The DNA Data Bank of Japan (DDBJ) stands as a cornerstone of the global scientific community, playing a pivotal role in advancing genomics and bioinformatics. Through its extensive resources, technological innovations, and international collaborations, DDBJ has significantly contributed to the understanding of genetic information and the advancement of scientific research.

Summary of Key Points:

• Overview and Historical Background: Established as a critical resource for nucleotide sequence data, DDBJ has grown from its inception to become a major player in the field of genomics. Its evolution reflects a commitment to enhancing data quality, accessibility, and utility.
• Objectives and Mission: DDBJ’s primary objectives include promoting data sharing, supporting global research efforts, and adapting to technological advancements.
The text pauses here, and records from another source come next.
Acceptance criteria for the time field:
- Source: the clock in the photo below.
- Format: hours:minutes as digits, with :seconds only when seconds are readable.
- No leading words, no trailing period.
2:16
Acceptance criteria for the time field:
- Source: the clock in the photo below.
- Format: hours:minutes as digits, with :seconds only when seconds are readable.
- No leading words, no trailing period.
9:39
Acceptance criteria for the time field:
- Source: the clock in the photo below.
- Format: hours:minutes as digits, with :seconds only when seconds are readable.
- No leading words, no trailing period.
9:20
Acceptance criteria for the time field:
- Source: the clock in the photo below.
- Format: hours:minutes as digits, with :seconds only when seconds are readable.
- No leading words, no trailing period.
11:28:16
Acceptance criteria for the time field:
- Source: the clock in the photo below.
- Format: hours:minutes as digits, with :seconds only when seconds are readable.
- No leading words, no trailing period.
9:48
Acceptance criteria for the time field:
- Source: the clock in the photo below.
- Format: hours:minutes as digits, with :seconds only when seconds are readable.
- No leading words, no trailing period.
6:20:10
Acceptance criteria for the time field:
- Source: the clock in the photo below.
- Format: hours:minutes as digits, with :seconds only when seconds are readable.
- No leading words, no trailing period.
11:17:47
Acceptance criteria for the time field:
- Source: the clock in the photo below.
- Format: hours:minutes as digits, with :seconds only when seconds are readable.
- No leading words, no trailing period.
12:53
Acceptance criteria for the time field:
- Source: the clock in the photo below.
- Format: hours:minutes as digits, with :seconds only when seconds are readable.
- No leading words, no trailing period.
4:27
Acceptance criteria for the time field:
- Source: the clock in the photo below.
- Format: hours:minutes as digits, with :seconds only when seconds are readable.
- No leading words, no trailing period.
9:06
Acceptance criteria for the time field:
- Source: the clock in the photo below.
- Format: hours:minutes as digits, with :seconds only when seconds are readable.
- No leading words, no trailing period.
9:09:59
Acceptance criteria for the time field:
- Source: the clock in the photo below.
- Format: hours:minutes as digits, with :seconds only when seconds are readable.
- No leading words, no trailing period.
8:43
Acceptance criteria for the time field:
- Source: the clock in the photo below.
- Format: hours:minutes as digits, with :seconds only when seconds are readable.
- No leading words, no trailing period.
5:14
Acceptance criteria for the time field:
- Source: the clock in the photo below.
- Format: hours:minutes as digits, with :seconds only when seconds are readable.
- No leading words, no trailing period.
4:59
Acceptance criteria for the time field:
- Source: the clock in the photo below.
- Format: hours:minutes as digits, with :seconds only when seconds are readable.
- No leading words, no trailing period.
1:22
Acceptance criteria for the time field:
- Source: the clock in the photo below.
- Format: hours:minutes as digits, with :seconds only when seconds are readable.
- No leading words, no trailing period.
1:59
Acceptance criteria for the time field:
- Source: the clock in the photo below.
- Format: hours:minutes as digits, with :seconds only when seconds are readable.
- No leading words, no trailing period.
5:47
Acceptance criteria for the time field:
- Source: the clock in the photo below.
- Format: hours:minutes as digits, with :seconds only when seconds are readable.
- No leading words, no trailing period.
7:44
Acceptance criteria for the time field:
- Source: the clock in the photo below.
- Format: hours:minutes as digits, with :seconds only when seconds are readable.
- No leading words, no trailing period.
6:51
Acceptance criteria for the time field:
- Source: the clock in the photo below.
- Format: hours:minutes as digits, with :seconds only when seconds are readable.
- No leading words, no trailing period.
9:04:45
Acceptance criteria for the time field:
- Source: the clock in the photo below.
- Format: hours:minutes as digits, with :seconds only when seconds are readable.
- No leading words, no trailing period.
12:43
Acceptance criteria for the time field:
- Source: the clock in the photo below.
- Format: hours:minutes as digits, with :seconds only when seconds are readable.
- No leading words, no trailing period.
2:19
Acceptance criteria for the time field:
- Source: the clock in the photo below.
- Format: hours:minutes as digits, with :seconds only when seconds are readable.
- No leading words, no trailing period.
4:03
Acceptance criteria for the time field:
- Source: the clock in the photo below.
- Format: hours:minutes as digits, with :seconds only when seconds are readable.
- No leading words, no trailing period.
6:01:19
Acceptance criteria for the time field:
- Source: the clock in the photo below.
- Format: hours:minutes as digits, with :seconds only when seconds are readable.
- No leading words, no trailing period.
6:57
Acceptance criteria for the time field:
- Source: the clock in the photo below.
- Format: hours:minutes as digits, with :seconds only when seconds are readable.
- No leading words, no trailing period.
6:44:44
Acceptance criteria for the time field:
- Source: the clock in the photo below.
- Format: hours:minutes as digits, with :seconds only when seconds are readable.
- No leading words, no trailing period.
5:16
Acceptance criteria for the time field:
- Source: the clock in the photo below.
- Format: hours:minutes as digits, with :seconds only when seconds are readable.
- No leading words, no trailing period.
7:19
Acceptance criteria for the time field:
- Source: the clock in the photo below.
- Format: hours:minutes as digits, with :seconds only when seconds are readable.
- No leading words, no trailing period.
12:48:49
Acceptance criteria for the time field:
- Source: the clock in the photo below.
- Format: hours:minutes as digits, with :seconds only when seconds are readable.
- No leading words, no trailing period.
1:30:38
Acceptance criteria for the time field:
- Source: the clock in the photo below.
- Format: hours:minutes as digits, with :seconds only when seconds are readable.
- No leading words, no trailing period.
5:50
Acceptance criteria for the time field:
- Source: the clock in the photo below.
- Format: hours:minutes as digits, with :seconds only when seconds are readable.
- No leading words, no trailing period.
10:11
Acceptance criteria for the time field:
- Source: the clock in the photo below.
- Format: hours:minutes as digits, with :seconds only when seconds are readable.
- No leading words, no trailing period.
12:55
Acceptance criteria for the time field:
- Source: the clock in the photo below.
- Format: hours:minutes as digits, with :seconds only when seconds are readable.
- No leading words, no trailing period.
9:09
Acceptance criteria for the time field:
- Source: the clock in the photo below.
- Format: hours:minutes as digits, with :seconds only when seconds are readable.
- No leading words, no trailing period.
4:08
Its mission underscores the importance of open access to genomic data for fostering scientific discovery and collaboration.
• Resources and Data Submission: DDBJ offers a range of databases, tools, and services that facilitate the storage, retrieval, and analysis of genomic data. The data submission process is designed to integrate new contributions efficiently, ensuring high-quality and well-annotated data is available to researchers.
• Data Access and Usage: Researchers benefit from user-friendly interfaces and advanced search functionalities that allow for effective data retrieval and analysis. Tools and services provided by DDBJ support a wide array of research activities, from sequence analysis to data visualization.
• Collaboration and Partnerships: DDBJ’s collaborations with other genomic databases and research institutions are crucial for enhancing data sharing and supporting global research initiatives. Its role in international collaborations and data exchange agreements ensures that genomic data is integrated and accessible across platforms.
• Impact on Research and Innovation: The data provided by DDBJ has led to significant discoveries and advancements in various fields, including human genomics, biodiversity, microbial genomics, and functional genomics. These contributions have driven innovation in medicine, conservation, and technology.
• Future Directions: Looking ahead, DDBJ faces opportunities and challenges related to technological advancements, data management, and international collaboration. Embracing new technologies, enhancing data integration, and strengthening global partnerships will be key to its continued success.

In conclusion, DDBJ’s role in the global scientific community cannot be overstated. Its commitment to data sharing and collaboration is essential for advancing genomic research and fostering innovation. As the field of genomics continues to evolve, DDBJ will remain a vital resource, driving forward scientific discovery and supporting researchers around the world. The ongoing efforts to enhance data accessibility, integrate new technologies, and collaborate internationally will ensure that DDBJ continues to play a central role in the future of genomics.